J'ai privilégié les coins de détente, plusieurs salons de jardin d'où une nouvelle perspective se dessine, et un foisonnement de plantes aux feuillages harmonieux par la couleur et la hauteur. Mon coin préféré est au fond du jardin, sous le pommier où, justement, couleurs et hauteurs ont été particulièrement étudiées. C'est la partie la plus éloignée de la maison, de la rue, de l'extérieur : silence et rêverie enveloppés de végétal.

Quels animaux trouve-t-on dans votre jardin ?
Il m'est arrivé de découvrir des crapauds jaunâtres en déplaçant une pierre. Les oiseaux utilisent les abreuvoirs et font leur nid dans les trous des murs en pierre. Une chatte sauvage a fait ses petits dans une brouette et les chouettes nous surprennent quand le soir tombe.

Quelle est la rencontre la plus surprenante que vous avez faite dans votre jardin ?
La rencontre la plus discrète, la plus timide, fut celle d'un hérisson, vite apeuré, vite enfui...

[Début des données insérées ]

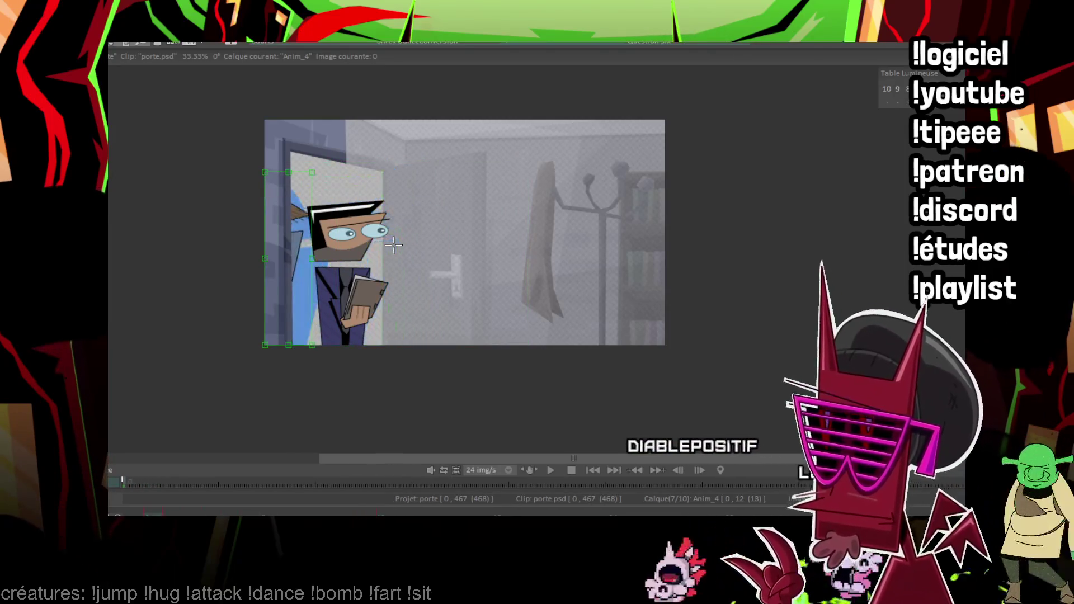
pyautogui.press('Right')
pyautogui.press('Right')
pyautogui.press('Right')
pyautogui.press('Right')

Côté déco de jardin, quels sont vos goûts ?
La décoration de mon jardin a beaucoup évolué au fil du temps et des saisons. J'ai été très imprégnée de nombreuses visites de jardins privés ou publics, en France et en Angleterre. J'ai aussi été abonnée à une revue anglaise, Gardens, et cliente et admiratrice du Jardin Boutique à Champsecret dans l'Orne. J'y ai bénéficié d'une influence qui touchait certains points de ma personnalité :
 le goût pour les objets rouillés (gazebo, arches, vestiges),
 plus de plantes que de fleurs, pour leurs couleurs (collection de heuchères et de hostas),
 de jolis salons en fonte,
 beaucoup d'importance donnée à la structure et à la perspective,
 une grande préférence pour la symétrie.

Avez-vous prévu de nouveaux aménagements ?
Pourquoi pas un ruisseau qui s'écrase, cristallin, sur un éboulis de pierres.